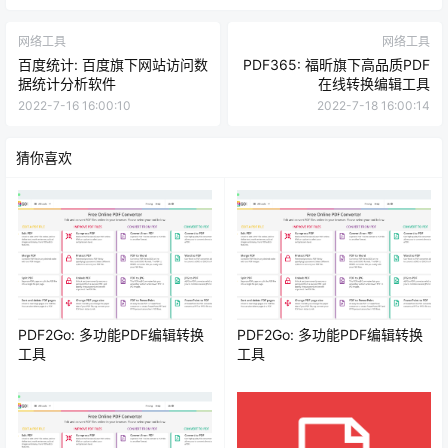
网络工具
网络工具
百度统计: 百度旗下网站访问数
PDF365: 福昕旗下高品质PDF
据统计分析软件
在线转换编辑工具
2022-7-16 16:00:10
2022-7-18 16:00:14
猜你喜欢
PDF2Go: 多功能PDF编辑转换
PDF2Go: 多功能PDF编辑转换
工具
工具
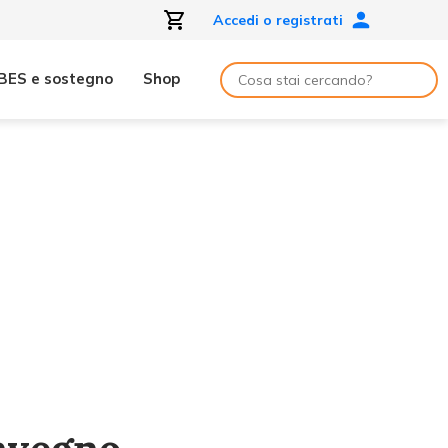
Accedi o registrati
BES e sostegno
Shop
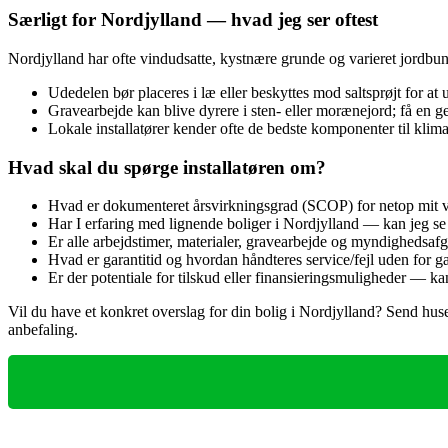
Særligt for Nordjylland — hvad jeg ser oftest
Nordjylland har ofte vindudsatte, kystnære grunde og varieret jordbun
Udedelen bør placeres i læ eller beskyttes mod saltsprøjt for at
Gravearbejde kan blive dyrere i sten- eller morænejord; få en g
Lokale installatører kender ofte de bedste komponenter til klima
Hvad skal du spørge installatøren om?
Hvad er dokumenteret årsvirkningsgrad (SCOP) for netop mit
Har I erfaring med lignende boliger i Nordjylland — kan jeg se
Er alle arbejdstimer, materialer, gravearbejde og myndighedsafgi
Hvad er garantitid og hvordan håndteres service/fejl uden for ga
Er der potentiale for tilskud eller finansieringsmuligheder — k
Vil du have et konkret overslag for din bolig i Nordjylland? Send hus
anbefaling.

The problem ::
Reproduce every record above word for word. Leave the pictures out.

Result below ::
网络工具
网络工具
百度统计: 百度旗下网站访问数
PDF365: 福昕旗下高品质PDF
据统计分析软件
在线转换编辑工具
2022-7-16 16:00:10
2022-7-18 16:00:14
猜你喜欢
PDF2Go: 多功能PDF编辑转换
PDF2Go: 多功能PDF编辑转换
工具
工具
Accedi o registrati
BES e sostegno
Shop
Særligt for Nordjylland — hvad jeg ser oftest
Nordjylland har ofte vindudsatte, kystnære grunde og varieret jordbun
Udedelen bør placeres i læ eller beskyttes mod saltsprøjt for at
Gravearbejde kan blive dyrere i sten- eller morænejord; få en g
Lokale installatører kender ofte de bedste komponenter til klima
Hvad skal du spørge installatøren om?
Hvad er dokumenteret årsvirkningsgrad (SCOP) for netop mit
Har I erfaring med lignende boliger i Nordjylland — kan jeg se
Er alle arbejdstimer, materialer, gravearbejde og myndighedsafgi
Hvad er garantitid og hvordan håndteres service/fejl uden for ga
Er der potentiale for tilskud eller finansieringsmuligheder — k
Vil du have et konkret overslag for din bolig i Nordjylland? Send hus
anbefaling.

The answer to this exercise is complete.